*Sorting* values is one of the bread and butter tasks in computer science: this post uses it as a use case to learn what *recursion* is all about. It starts with some nerd humour… and ends with some more, so read on!

Have a look at the following code and try to understand it:

bogosort <- function(x) { while(is.unsorted(x)) x <- sample(x) x } set.seed(123) (n <- sample(1:100, 10)) ## [1] 29 79 41 86 91 5 50 83 51 42 bogosort(n) ## [1] 5 29 41 42 50 51 79 83 86 91

Obviously, *bogosort* did its job… but in a ludicrously inefficient way! It just shuffles all values over and over until they are sorted *by chance*! In the worst case, it just shuffles forever (i.e. until the sun swallows the earth or your partner switches the computer off… whatever comes first).

To create a more efficient sorting algorithm one could use the following strategy:

- Draw the smallest number, put it into a vector and
- Sort the remaining numbers by going back to 1.

The algorithm (which is called *selection sort*, see below) effectively sorts by calling itself! This is the main idea behind recursion.

To dive deeper into how recursion works watch the following video:

So, basically

Recursion means defining a function in terms of itself!

Additionally you need some *stopping criterion* or *base case*, otherwise you would create an infinite loop.

The recursive version of the factorial function is:

In the video this formula is written in *C*, here is the *R* version:

fact <- function(n) { if (n == 1) 1 else n * fact(n-1) } fact(4) ## [1] 24 factorial(4) #inbuilt factorial function ## [1] 24

After we have seen how recursion actually works, let us implement the above selection sort algorithm in R. First watch this, admittedly unconventional, video:

So, the main idea behind the selection sort algorithm is to take the smallest number each time and add it to the sorted subset on the left. The sorting function calls itself for the unsorted subset on the right.

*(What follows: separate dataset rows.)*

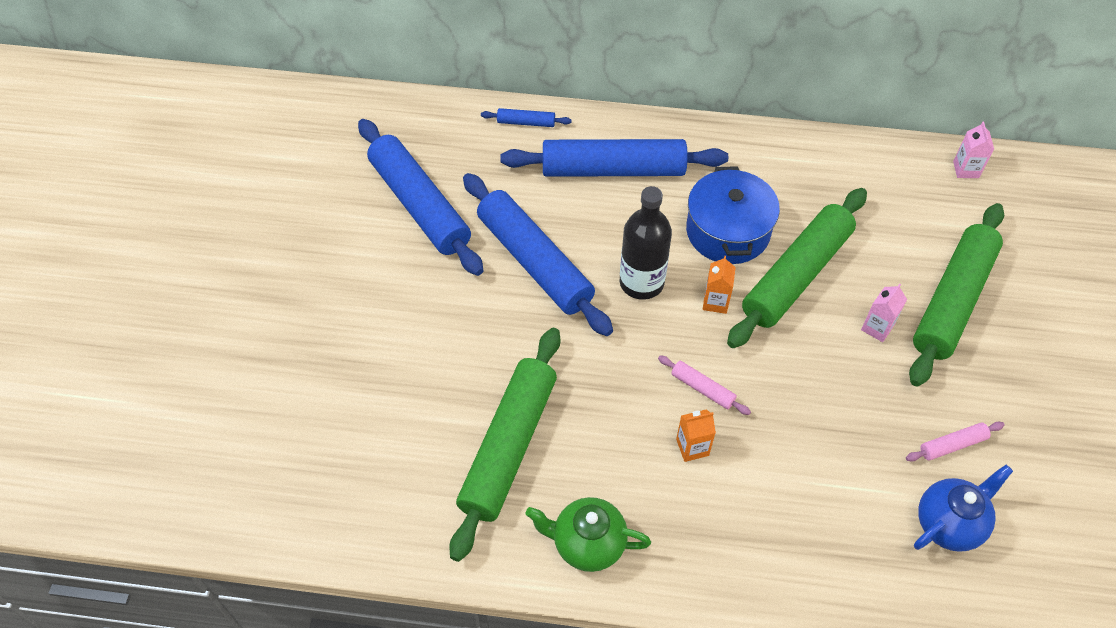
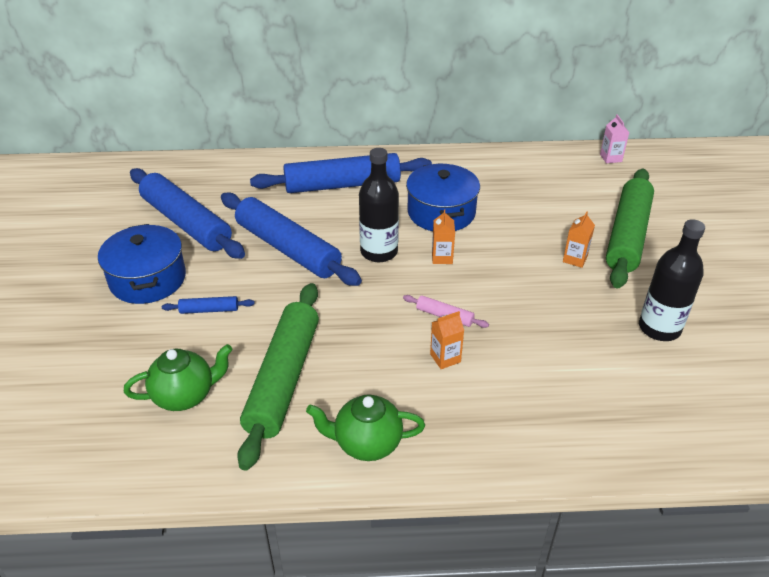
camera: 10 degrees left, 15 degrees down
(371, 284) = (148, 279): none -> blue pot
(401, 451) = (185, 395): none -> green teapot
(526, 122) = (268, 164): blue rolling pin -> blue rolling pin (209, 310)
(796, 275) = (502, 233): green rolling pin -> none
(877, 328) = (575, 259): pink carton -> orange carton
(949, 523) = (675, 383): blue teapot -> none
(952, 445) = (659, 328): pink rolling pin -> black bottle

We now implement this idea recursively:

selsort <- function(x) { if(length(x) > 1) { mini <- which.min(x) c(x[mini], selsort(x[-mini])) } else x } set.seed(123) (v <- sample(1:100, 20)) ## [1] 29 79 41 86 91 5 50 83 51 42 87 98 60 94 9 77 21 4 27 78 selsort(v) ## [1] 4 5 9 21 27 29 41 42 50 51 60 77 78 79 83 86 87 91 94 98

Another, much more efficient sorting algorithm, *quicksort*, also works recursively. Watch the following video to get the idea:

So, the main idea behind the quicksort algorithm is to find a *pivot* for the unsorted set of numbers which splits it into two similarly sized subsets, on the left the numbers that are smaller than the pivot, on the right the numbers that are bigger. Then the sorting function calls itself for each subset.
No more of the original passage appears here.